10. What traditions have survived the invention of photography in this region?


5 responses

  1. Hello everyone!
    I apologize for the utter lateness. I found this article quite informative about image and identity from the Yoruba perspective, as well as a host of vocabulary for a different aesthetic. I hope you enjoyed the read and I cannot wait to unpack this. Some things to consider:
    1). The Yoruba draw spiritual connections between their crafted images and themselves as active, dynamic and creative people. Are there any parallels to this occurring in Western portrait production? How much does mythology and religious practice figure in the creative process?

    2). “Esu activates the face, the site of perception and communication, reflecting the feelings of pain and pleasure, hope and despair, and other passions associated with temporal existence and behavior. The Yoruba word for a facade is oju-ile, (literally the face of the house) because the facade is to a house what the face is to the body, an index of identity.” (502) Is one’s facial features and expression always indicative of our true emotions/our true self? How do the Yoruba address emotions of their subjects when creating aworan?

    3). How do the Yoruba find and justify balance between abstraction and mimesis?
    Does likeness carry weight in producing a “good,” sound image?

    4). In Yoruba culture, deportment is based on a code of ethics, and on maintaining a respectable public image via self-control. “It would be risky to allow oneself to be portrayed in a naturalistic and overtly expressive manner; there is the fear that enemies might read arrogance into an innocent smile, steal the portrait, and instigate a sorcerer to harm the subject through it.” (503) Does gaze impact one’s behavior? Do the sitters of Yoruba portraits take on the position of object?

    5). An ipade, a hunter’s second-burial effigy, as well as with other portraits, may make use of the subject’s clothing in order to be a more naturalistic representation of the person. How does adornment factor in marking identity in Yoruba portraits?

  2. “The prayer for an expectant mother: “Ki Orisa ya ona ire ko ni” (May the Orisa [Obatala] fashion for us a good work of art). The implication is that procreation, in spite of its
    biological aspect, has an artistic dimension as well: the human body is the handiwork of Obatala, a piece of sculpture animated by a soul. In other words, the body makes the spirit manifest, enabling an individual to have physical existence in the visible world.” -page 500
    I really love this idea in Yoruba art, and I feel like this could lead us on a huge philosophical discussion tomorrow. What can this intertwining idea of sculpture/art and the soul mean for European art? Can we see representations of this idea outside of African art? Can art effectively represent not only the physical existence of the body, but also of the soul?

  3. What I love about this idea is that the genesis of human life is patterned after the creation of images. Life is imitating art! I always knew we had it wrong….and then to see this carried into the modern period with a surviving twin as the proxy for the deceased twin—it is, as you say, so rich in possibilities for portraiture!

  4. The heads of Ife rulers are often the largest size of the statue because the head has a lot of power. The head, ori, is perceived as the side of the dse, enabling power, that determines one’s identity and existence. It influences behavior and personal destiny.
    The head is also known as being the lord of the body.

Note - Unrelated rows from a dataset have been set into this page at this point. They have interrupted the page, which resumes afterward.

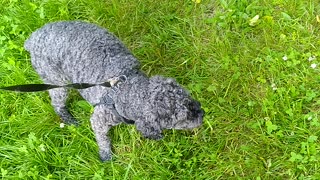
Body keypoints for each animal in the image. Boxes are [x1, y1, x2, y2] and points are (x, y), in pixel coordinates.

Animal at [25, 20, 205, 161]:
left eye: (189, 98)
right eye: (183, 118)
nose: (202, 114)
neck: (127, 90)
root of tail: (33, 37)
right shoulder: (98, 119)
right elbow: (102, 139)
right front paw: (106, 154)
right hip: (56, 81)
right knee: (57, 103)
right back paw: (68, 119)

The head is often surrounded by a crownlike coiffure or headgear.
    There is also the spiritual head,called ori inu. It localizes the dse that empowers the physical self. One myth claims that before an individual is born into the physical world, its soul must select an inner head from a collection of ready-made clay heads molded by Ajala. The one selected by an individual becomes an integral part of the metaphysical self, constituting the inner core of the physical head and determining a person’s lot on earth.n the distant past, most adult Yoruba dedicated an altar called ibori to the inner head. (501)
    In the article, spiritualism lays a high importance in the creation of art. There all all of these spiritual heads that all give insight to the creation of art and the ways in which art is created.

  5. This is so different than the Western view of sculpture, even during the Middle Ages. I would like to discuss the contrast between medieval reliquary busts and king of Ife busts and how both were used and the meanings associated with the material objects themselves.